The store-level performance backs up against management's third-quarter 2024 comment that, "We will stay laser-focused on providing an unparalleled experience with simple, everyday value and affordability that our consumers can count on as they continue to be mindful about their spending." That was the very first thing that CEO Chris Kempczinski said in the company's third-quarter earnings release, kind of setting the stage for a weak fourth quarter. While the company tried to accentuate the positives in the fourth-quarter earnings release, it is clear that McDonald's is facing near-term headwinds.

And then you have to look at McDonald's valuation. You might be able to justify buying despite the bad news if the stock were on the deep-value rack. But the price-to-sales ratio is above its five-year average, while the price-to-earnings ratio is a bit below its long-term average.

The stock price, meanwhile, rallied on its fourth-quarter results, presumably because they weren't as bad as expected. The shares now trade within 5% of their all-time high, which was reached in mid-2024. Note that the shares have seen 25% or greater drawdowns multiple times over the past few decades, suggesting that McDonald's is nowhere near on sale right now.

Data by YCharts.

Taking profits or, if you don't own it, not buying it seems like a pretty logical decision here.

The case for holding McDonald's stock

What if you do own McDonald's and you happen to like the company's business? Well, it isn't cheap today, but selling it might not make sense for you. It doesn't seem like the stock is massively overpriced (based on the mixed P/E and P/S ratio signals), and the business, like all businesses, is bound to go through both good and bad periods.

The fact that it is facing some difficulties right now isn't a sign that McDonald's has permanently lost its way. Indeed, given the statements about its core customers dealing with financial constraints, you could argue that McDonald's is actually performing reasonably well during a difficult period.

There's nothing wrong with sticking it out with a generally well-run company if you think in decades and not days. Investing for the long term inherently means you'll have to sit out periods of business weakness. Recognize that McDonald's size probably means slow and steady growth is the best you can expect.

But also note that the stock is likely to become a Dividend King very soon (the annual streak of dividend increases is at 49 years), so it clearly has a good business model and places a high value on returning value to investors via regular dividend increases. And the dividend yield is 2.4%, which is roughly twice what you'd get from the S&P 500.

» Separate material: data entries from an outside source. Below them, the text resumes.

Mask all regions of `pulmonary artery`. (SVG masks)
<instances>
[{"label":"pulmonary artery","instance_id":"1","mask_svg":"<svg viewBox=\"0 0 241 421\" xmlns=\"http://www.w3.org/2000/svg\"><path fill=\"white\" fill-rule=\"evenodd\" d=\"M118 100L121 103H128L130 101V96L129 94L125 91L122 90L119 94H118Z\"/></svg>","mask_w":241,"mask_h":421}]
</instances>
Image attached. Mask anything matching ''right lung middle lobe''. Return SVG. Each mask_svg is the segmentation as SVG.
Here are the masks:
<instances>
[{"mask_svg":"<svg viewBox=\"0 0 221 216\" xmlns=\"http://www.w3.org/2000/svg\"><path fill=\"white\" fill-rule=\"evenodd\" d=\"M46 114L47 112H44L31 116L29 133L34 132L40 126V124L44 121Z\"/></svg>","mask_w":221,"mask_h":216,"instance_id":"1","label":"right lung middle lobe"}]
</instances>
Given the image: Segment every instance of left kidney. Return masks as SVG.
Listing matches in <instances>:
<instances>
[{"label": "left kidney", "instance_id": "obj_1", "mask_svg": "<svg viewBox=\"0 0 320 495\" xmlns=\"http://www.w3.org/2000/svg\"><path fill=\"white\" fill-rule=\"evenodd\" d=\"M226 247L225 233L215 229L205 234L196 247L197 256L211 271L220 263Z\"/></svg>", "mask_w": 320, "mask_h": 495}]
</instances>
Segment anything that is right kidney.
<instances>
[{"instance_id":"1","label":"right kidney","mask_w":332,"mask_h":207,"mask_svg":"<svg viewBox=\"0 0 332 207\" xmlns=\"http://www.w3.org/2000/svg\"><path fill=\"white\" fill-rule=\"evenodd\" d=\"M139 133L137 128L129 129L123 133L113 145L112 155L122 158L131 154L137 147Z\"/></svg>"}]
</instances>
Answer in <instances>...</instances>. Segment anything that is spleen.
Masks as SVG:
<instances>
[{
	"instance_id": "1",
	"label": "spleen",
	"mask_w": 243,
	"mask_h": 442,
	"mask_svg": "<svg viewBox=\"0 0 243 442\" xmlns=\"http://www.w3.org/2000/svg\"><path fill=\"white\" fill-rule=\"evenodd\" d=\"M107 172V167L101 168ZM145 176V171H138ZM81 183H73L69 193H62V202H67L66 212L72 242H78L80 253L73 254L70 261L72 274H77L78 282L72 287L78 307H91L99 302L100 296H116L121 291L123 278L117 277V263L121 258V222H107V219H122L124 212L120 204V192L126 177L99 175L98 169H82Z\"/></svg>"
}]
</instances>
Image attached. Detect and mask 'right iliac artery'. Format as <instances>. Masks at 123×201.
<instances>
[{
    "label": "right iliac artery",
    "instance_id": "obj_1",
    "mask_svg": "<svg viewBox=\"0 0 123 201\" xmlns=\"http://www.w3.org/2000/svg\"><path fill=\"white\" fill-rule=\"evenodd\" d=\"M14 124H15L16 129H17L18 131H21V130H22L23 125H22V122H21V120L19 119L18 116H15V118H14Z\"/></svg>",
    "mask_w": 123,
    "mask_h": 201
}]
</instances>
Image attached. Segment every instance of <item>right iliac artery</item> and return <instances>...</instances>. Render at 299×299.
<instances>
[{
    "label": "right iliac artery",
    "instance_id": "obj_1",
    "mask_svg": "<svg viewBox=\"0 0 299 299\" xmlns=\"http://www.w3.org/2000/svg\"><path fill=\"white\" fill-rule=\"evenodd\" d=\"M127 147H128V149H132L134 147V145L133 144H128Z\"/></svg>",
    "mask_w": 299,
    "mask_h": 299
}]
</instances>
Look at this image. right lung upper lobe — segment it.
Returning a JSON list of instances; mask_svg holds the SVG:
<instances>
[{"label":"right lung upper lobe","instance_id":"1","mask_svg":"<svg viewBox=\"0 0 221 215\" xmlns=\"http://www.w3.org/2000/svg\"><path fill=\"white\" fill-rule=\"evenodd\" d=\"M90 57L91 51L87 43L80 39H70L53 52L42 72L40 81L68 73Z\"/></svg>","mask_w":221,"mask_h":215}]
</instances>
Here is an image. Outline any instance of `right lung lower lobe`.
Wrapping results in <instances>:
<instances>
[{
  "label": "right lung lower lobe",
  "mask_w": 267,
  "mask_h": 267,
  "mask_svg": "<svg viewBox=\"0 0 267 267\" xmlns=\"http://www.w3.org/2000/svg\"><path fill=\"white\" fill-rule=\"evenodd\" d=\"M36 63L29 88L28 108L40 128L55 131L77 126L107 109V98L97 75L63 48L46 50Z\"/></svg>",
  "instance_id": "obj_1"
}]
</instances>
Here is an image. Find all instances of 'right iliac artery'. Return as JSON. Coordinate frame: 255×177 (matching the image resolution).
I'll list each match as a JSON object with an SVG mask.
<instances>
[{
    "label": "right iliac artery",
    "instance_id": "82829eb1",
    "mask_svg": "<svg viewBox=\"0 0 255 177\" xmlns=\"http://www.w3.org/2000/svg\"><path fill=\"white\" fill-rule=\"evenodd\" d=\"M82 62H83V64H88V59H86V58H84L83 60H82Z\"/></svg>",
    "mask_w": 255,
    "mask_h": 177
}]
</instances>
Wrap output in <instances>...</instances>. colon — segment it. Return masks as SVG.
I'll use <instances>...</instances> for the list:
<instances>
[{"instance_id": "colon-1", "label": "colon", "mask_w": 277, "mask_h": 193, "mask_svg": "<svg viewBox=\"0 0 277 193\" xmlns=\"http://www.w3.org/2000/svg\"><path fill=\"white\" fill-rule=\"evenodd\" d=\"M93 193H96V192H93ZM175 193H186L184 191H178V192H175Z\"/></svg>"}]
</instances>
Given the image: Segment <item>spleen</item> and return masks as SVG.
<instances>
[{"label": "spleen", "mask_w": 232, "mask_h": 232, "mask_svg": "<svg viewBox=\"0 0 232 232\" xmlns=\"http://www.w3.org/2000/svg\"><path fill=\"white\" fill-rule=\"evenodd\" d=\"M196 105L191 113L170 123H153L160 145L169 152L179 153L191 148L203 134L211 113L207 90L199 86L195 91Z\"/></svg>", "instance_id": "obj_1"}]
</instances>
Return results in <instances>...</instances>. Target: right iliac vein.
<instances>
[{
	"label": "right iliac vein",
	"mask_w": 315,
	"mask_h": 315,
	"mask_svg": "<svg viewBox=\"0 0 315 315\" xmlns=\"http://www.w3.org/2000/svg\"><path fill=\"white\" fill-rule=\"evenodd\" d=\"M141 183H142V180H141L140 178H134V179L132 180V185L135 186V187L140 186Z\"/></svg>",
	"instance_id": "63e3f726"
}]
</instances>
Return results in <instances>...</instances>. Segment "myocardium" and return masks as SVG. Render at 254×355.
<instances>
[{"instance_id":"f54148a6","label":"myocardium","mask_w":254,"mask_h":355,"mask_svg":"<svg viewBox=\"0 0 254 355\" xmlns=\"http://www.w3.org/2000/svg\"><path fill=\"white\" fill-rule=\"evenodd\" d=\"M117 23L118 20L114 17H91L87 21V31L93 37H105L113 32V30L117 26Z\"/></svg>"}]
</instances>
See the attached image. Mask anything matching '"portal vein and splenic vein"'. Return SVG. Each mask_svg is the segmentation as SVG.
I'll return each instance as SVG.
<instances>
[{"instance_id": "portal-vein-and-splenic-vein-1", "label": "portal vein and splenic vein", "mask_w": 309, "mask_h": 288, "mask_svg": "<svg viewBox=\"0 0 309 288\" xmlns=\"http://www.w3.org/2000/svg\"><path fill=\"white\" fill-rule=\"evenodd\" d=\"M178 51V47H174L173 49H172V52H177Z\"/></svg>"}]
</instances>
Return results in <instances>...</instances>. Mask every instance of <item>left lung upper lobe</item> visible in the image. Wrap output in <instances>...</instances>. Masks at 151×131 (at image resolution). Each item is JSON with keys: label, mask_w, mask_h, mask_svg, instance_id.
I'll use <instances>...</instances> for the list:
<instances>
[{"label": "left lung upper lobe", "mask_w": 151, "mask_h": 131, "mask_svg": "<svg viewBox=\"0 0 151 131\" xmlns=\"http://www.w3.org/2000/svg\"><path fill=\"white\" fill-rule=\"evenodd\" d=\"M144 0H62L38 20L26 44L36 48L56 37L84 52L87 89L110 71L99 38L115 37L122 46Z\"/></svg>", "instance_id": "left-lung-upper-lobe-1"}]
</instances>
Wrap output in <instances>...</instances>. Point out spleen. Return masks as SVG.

Sticking it out with McDonald's probably isn't the worst investment decision you could make -- as long as you recognize that a sizable drawdown, at some point, is highly likely.

The case for buying McDonald's stock

The decision to buy McDonald's stock is a bit trickier. As noted, the shares aren't exactly cheap, and recent business performance hasn't been great. The outlook isn't exactly impressive either, since McDonald's core customers appear to be facing financial constraints, and that's clearly showing up in the same-store sales figures.

Given that the stock has experienced numerous pullbacks of 25% or more over the past 40 years, there is probably going to be a better time to buy at some point in the future. Unless you expect a sudden turnaround in the business outlook and the company's financial performance, you probably shouldn't buy in today.

McDonald's is a tough company to buy today

The buy thesis is probably the weakest when it comes to McDonald's stock. But differentiating between sell and hold isn't an easy call. The business environment seems to be getting more difficult for this giant restaurant chain, but that's kind of how things go from time to time.

If you are a long-term investor, you'll need to have a thick enough skin to stick out such periods. That said, not buying McDonald's might be the easiest choice here. It isn't hitting on all cylinders, the company has a downbeat outlook regarding its core customers, and the price isn't all that cheap.